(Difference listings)
"""

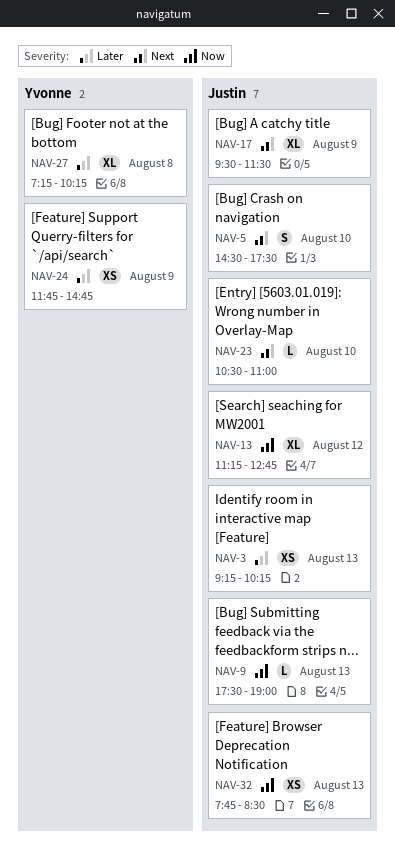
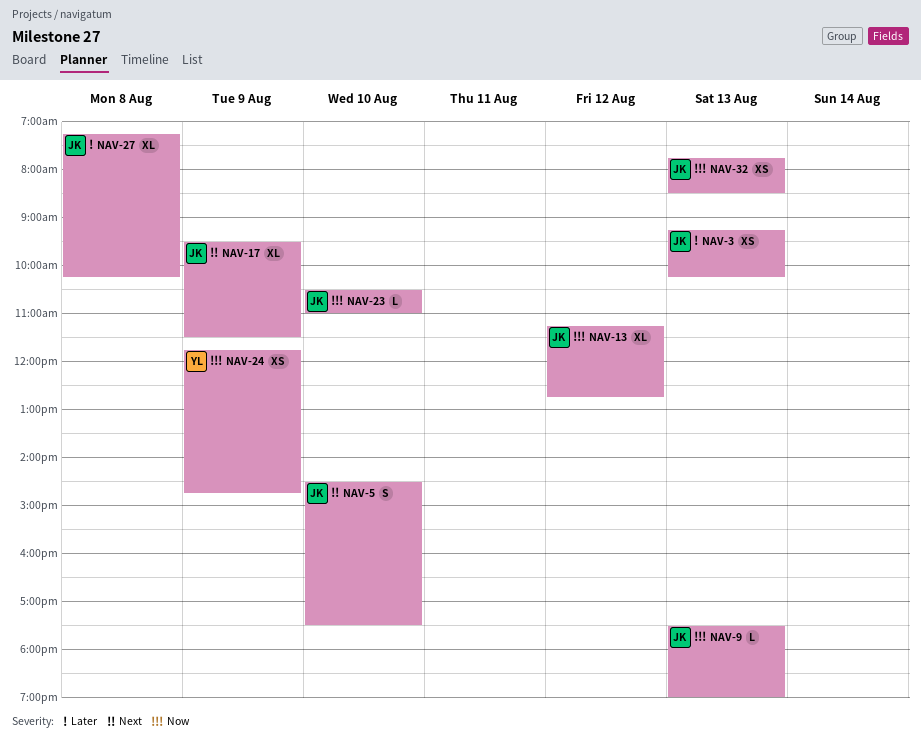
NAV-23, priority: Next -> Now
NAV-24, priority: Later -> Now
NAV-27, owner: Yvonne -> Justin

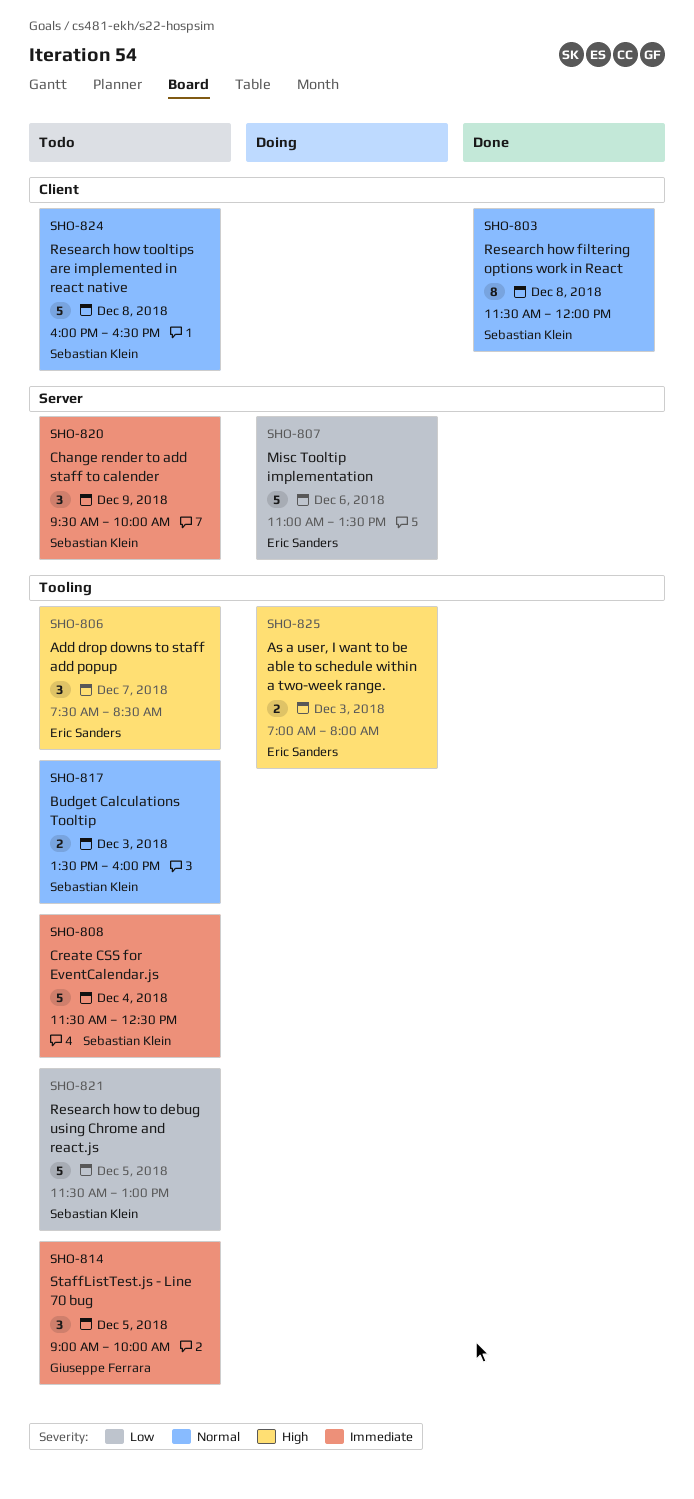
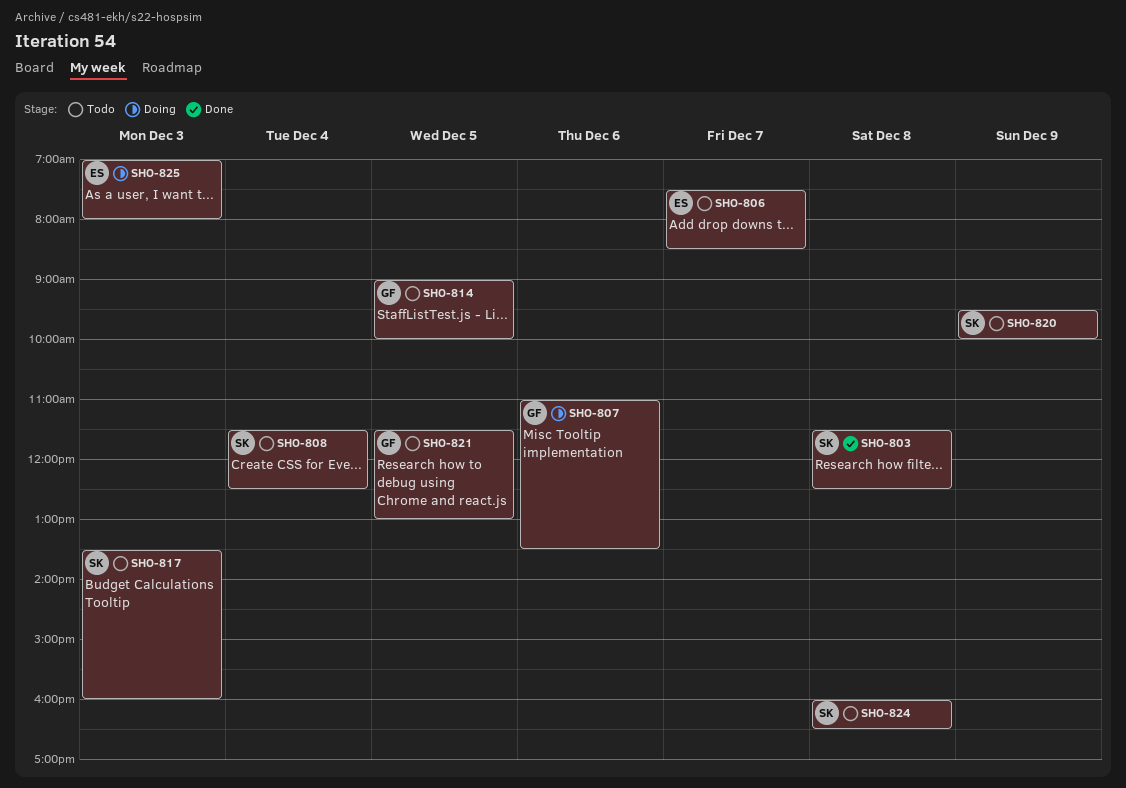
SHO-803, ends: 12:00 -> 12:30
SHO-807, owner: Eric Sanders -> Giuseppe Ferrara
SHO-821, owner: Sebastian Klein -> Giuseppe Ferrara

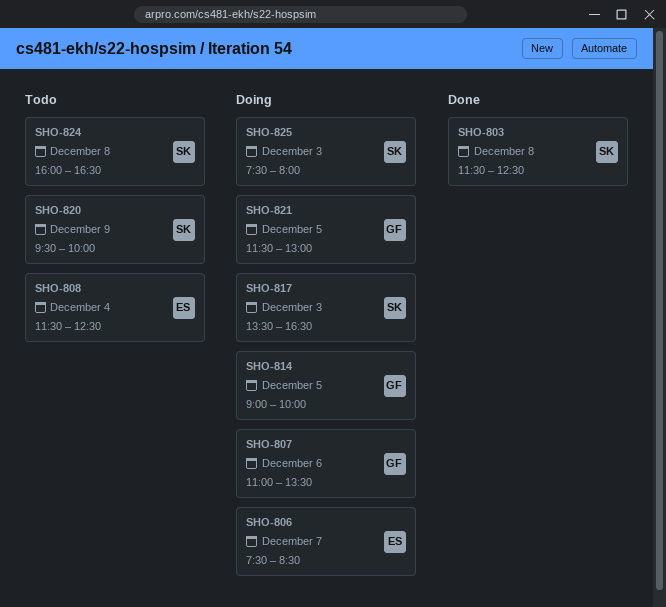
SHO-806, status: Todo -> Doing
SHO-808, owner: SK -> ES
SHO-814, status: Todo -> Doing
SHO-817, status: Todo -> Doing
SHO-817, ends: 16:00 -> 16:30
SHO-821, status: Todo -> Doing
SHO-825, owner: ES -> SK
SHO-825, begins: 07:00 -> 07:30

"""

Task requirements: Write out each line above with the word "Ferrara".

Written response:
SHO-807, owner: Eric Sanders -> Giuseppe Ferrara
SHO-821, owner: Sebastian Klein -> Giuseppe Ferrara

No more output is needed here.